Why are some people fit? The individual variety hypothesis.
One of the things that led me to my understanding of how to get fit was the reasoning below. I realized I had heard so many theories of people being overweight, from eating like a pig to having a glandular condition that at some point you believe everything and nothing. I remember when I had to clear my mind of some of these beliefs and get down to basics.
Rene Descartes proposed that to gain knowledge you first had to get down to the foundation of what you know. The very basics. That for him was, ‘I think therefore I am’ (Cogito ergo sum). I have always liked this method of reasoning, so I started focusing on basics myself. I let go of everything I believed and found first principles:
The Normal Curve is the key to everything
The first thing that I knew was that clearly some people were made to use food more efficiently than others.
This is obvious to me. Not just some glandular condition like my parents had said was the cause of some of the very obese people. Something I didn’t believe then and still don’t think is very common-it just doesn’t explain the sheer variety of overweight people, the whole spectrum of slim to huge.
Also, I couldn’t believe that all fat people were lazy and all thin people hard working, it just didn’t hold up (I knew that I was fat and I wasn’t lazy, so I knew it probably wasn’t true for all of the other people out there).

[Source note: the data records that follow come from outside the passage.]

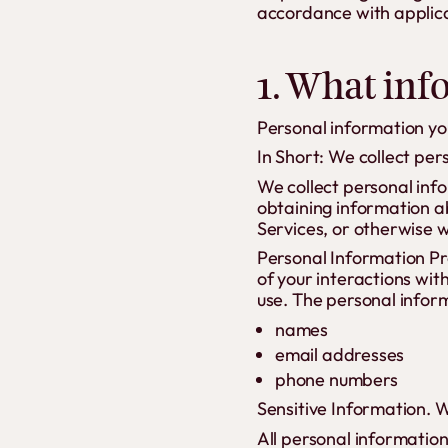
accordance with applica
1. What inf
Personal information you
In Short: We collect per
We collect personal info
obtaining information ab
Services, or otherwise 
Personal Information Pr
of your interactions wit
use. The personal inform
names
email addresses
phone numbers
Sensitive Information. W
All personal informatio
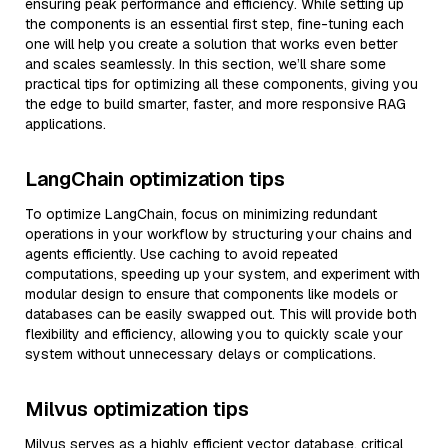
ensuring peak performance and efficiency. While setting up
the components is an essential first step, fine-tuning each
one will help you create a solution that works even better
and scales seamlessly. In this section, we’ll share some
practical tips for optimizing all these components, giving you
the edge to build smarter, faster, and more responsive RAG
applications.
LangChain optimization tips
To optimize LangChain, focus on minimizing redundant
operations in your workflow by structuring your chains and
agents efficiently. Use caching to avoid repeated
computations, speeding up your system, and experiment with
modular design to ensure that components like models or
databases can be easily swapped out. This will provide both
flexibility and efficiency, allowing you to quickly scale your
system without unnecessary delays or complications.
Milvus optimization tips
Milvus serves as a highly efficient vector database, critical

Believing that energy use, weight gain, etc is individual is much more likely and it explains everyone, not just the very obese. This is one of those qualities that we take as a given in so many variables in life. In general it is called the normal curve and it explains the distribution of just about every trait that humans have and almost every activity that we get up to. When multiple genes combine with experiences there are nearly an infinite number of possible outcomes, and this is true with just about any human trait. Each of the traits tend to average to a normal, but what is normal depends on the environment.

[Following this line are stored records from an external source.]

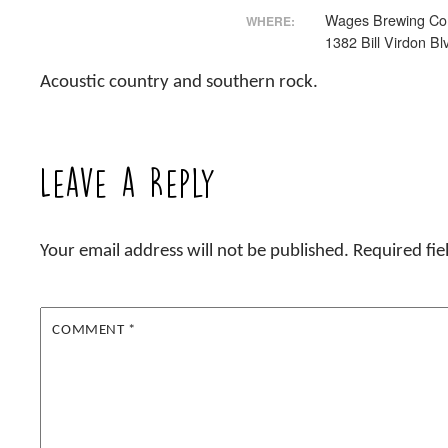
Wages Brewing C
WHERE:
1382 Bill Virdon Bl
Acoustic country and southern rock.
Leave a Reply
Your email address will not be published.
Required fi
COMMENT
*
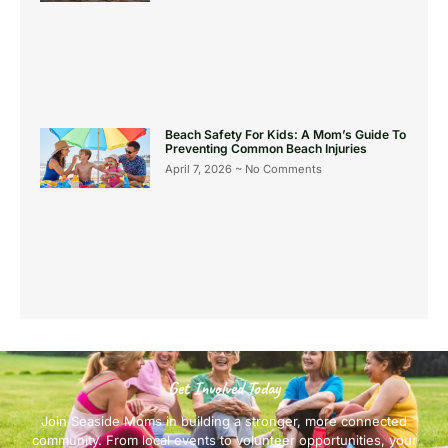
Beach Safety For Kids: A Mom’s Guide To
Preventing Common Beach Injuries
April 7, 2026
No Comments
Get Involved Today
Join Seaside Moms in building a stronger, more connected
community. From local events to volunteer opportunities, your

Individual Variety Hypothesis
The individual variety hypothesis has recently become obvious to many, and is touted by the evolutionary biologists:
The reason some of us are fat and some thin lies in our genes, scientists say. “When we were hunter-gatherers, evolution favored people who could take in lots of food when times were good and store it in case of famine—people who could get fat,” says Eric Ravussin, a scientist at the Pennington Biomedical Research Center in Baton Rouge, Louisiana. These people were considered to have “thrifty” genes. As some populations began farming, which allowed them to produce enough food to store for the winter, having such genes was no longer critical, but they stayed with most of us. People without thrifty genes, who remain thin in today’s land of plenty, are evolutionary oddities, says Ravussin.A majority of us are thought to possess some mix of thrifty genes—and their urgings are so powerful that even the most stubborn willpower won’t keep many of us from getting pudgy if food is cheap and plentiful. -The Evolution of Fat By Peter Jaret, EatingWell.com
This explains the large numbers of overweight and obese people given the overwhelming desire for thinness in our society. This also explains the variety of overweight people and the amazing variety of fitness levels. But this explained something else to me. Because we weren’t seeing the problem of weight gain as an individual problem, we have relied on a one size fits all solution, and who better to offer that solution than the fit people. But there isn’t one solution to this problem and further, the the thin people don’t have the solutions, just the lucky genes.
So I knew the solution for me to get fit was going to be different than it was for someone who had a fitness background, yet it was these fitness people who were giving the advice. This just didn’t sit well with me. After all, how likely do you think a recovering alcoholic would be to stay at an AA meeting with people who had never suffered from the addiction to alcohol. Think about it. Can you imagine a recovering drug addict taking advice from someone who says, ‘Just say no’. Someone who had never walked the walk. Of course not. Sure, the scientists create the hypothesis, and develop and measure the studies to determine what does work, but then, the people who have used those methods help others recover.
Shouldn’t it be the same for weight loss? I think that to me has been the biggest failing of the fitness and weight-loss industry to date. Everyone needs mentors, everyone needs success stories-real success stories, not fabricated before and after pictures. Yet, all we have gotten is charlatans, pseudo-scientists and motivational speakers. Ironically, the number one reason people choose a weight loss program is the before and after pictures. The problem with before and after pictures is that there is a million ways to make them lie. These are the simplest things to stage.